May God bless the man. He dared to be free.
Then there are the instances where Alam may have relinquished the meaning of the original, but creates a fine bit of poetry on his own, such as:
Ghalib, cast your cold conceits
In love’s fire till death delivers you (35.2)
Or another putative translation of the same couplet:
In a solitary cell, Ghalib, we tread fire.
In body, heart, and soul, time has tested us. (35.4)
And one more – utterly unrelated to the original, but a compelling image:
It happened long ago. Afraid of losing us,
She lifted her veil till her beauty sang all night (12)
But there are also many instances where the translation loses the entire point. Take, for example, the fourth couplet of ghazal 13:
I did not think that love had such force.
When it hit me, I could not sleep for years.
The translator here is constrained a bit by the decision to use “for years” as a refrain – probably not the best choice for this ghazal – but putting that aside, here is the brilliant original:
kam jaantay thay ham bhi gham-e ishq ko, par ab
daykhaa to kam huay pe gham-e rozgaar thaa
I did not think much of Love’s struggles, but now,
Looking more closely, I see that, diminished, they were the struggles of living.

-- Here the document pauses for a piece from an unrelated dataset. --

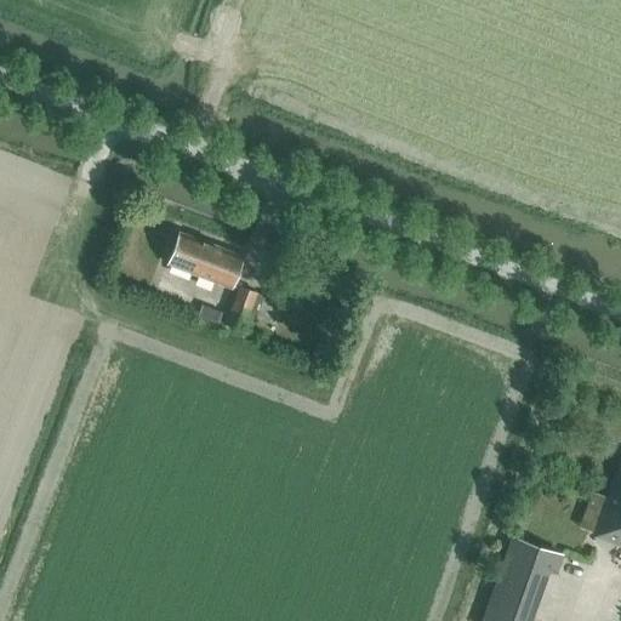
[(169,262),(233,288),(245,257),(181,232),(169,262)]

In other words, Ghalib thinks that all the struggles and sorrows of life are encompassed within the greater endeavor of Love. It is even more complicated, since it can also be translated as:
I did not understand Love’s struggles too well, but now
Looking more closely, I understand that the struggles of life were but a diminished form of those.
It is difficult to see how Alam’s translation captures any of the original’s meaning. In other cases, the translation simply misses the meaning of specific words. For example, Ghalib says:
na gul-e naghma hooN, na parda-e saaz
maeN hooN apnee shikast kee avvaaz
Neither a melody’s bloom, nor an instrument’s notes,
I am the sound of my own shattering.
Alam has two translations of this:
No roseate song, no silk-spun melody
I am the last echo of my own defeat
Not canticle nor music weaving.
Listen to my heart, grieving.
Finally, one of the most discomfiting aspects of the translations – at least for this reviewer – was the frequent, needless, and jarring use of colloquialisms. In addition to the examples cited earlier, one sees:
Glad I stopped him. Ghalib was so rattled,
His tears would have drowned the city tonight. (ghazal 12)

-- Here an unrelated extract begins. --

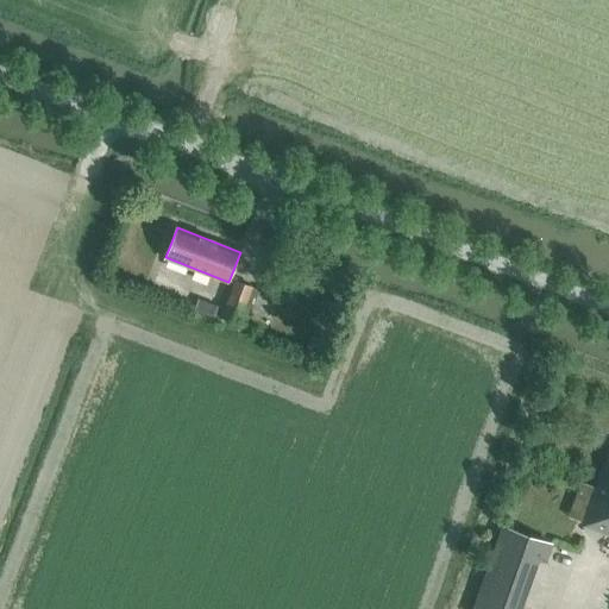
[(252,286),(238,280),(223,318),(238,325),(239,322),(249,326),(261,292),(252,288),(252,286)]
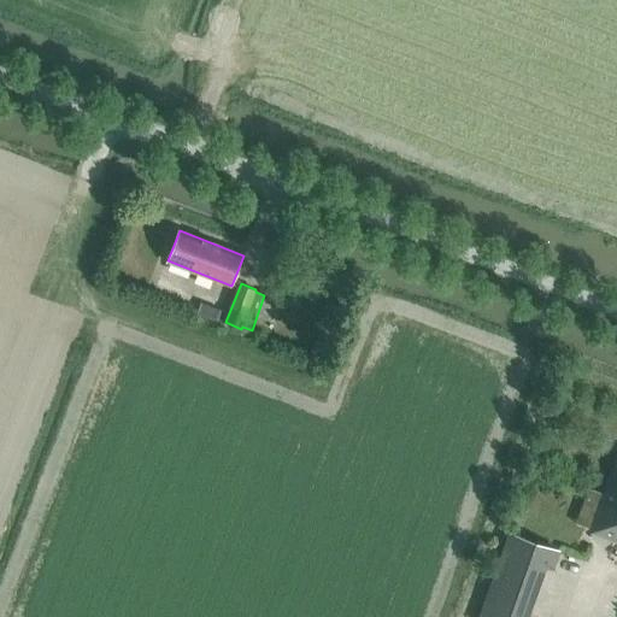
[(221,309),(201,301),(195,316),(216,323),(221,309)]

On your feet, Ghalib, figure this out. In
Good times, you had your life figured out. (ghazal 20)
Word is out, Ghalib hangs tonight. I too
Was there: she did not take him out. (ghazal 18)
She binds me forever in her silken coils.
I am love’s captive: my beef could be worse. (ghazal 27)
And many, many more. One can be quite sure that Ghalib, though often frustrated, did not get “rattled”; comprehended things without having them “figured out”; was never “taken out” by a lover; and, though bound in silken coils, would never have “had a beef” with anyone! Perhaps the translator thought that such language made his translation more relatable to an American audience, and he could be right. But, in the process, it obscures Ghalib’s authentic voice. Ghalib was a cultured, erudite, deeply philosophical poet – more Eliot than Ginsberg – and anything that suggests otherwise distracts from the essence of his art.
There is no objective criterion for poetic greatness, but if poets is to be judged by the resonance they find in the minds of their readers, Ghalib must be counted among the best. Bringing his remarkable poetry to a wider audience – as exemplified in the Ghalib project at Columbia University – is just as important as doing so for other great poets such as Rumi or Hafez, and anyone who takes up this challenge with serious commitment is to be applauded. M. Shahid Alam’s “Intimations of Ghalib” is an excellent example of such commitment, and a serious addition to the growing corpus of English translations of Ghalib – from Ralph Russell to Sarfaraz Niazi. Like most of them, it has only been able to capture Ghalib’s genius in a limited way. It is a serious work and well worth reading, but perhaps more as an appetizer rather than a main course for minds hungry for a true understanding of Ghalib.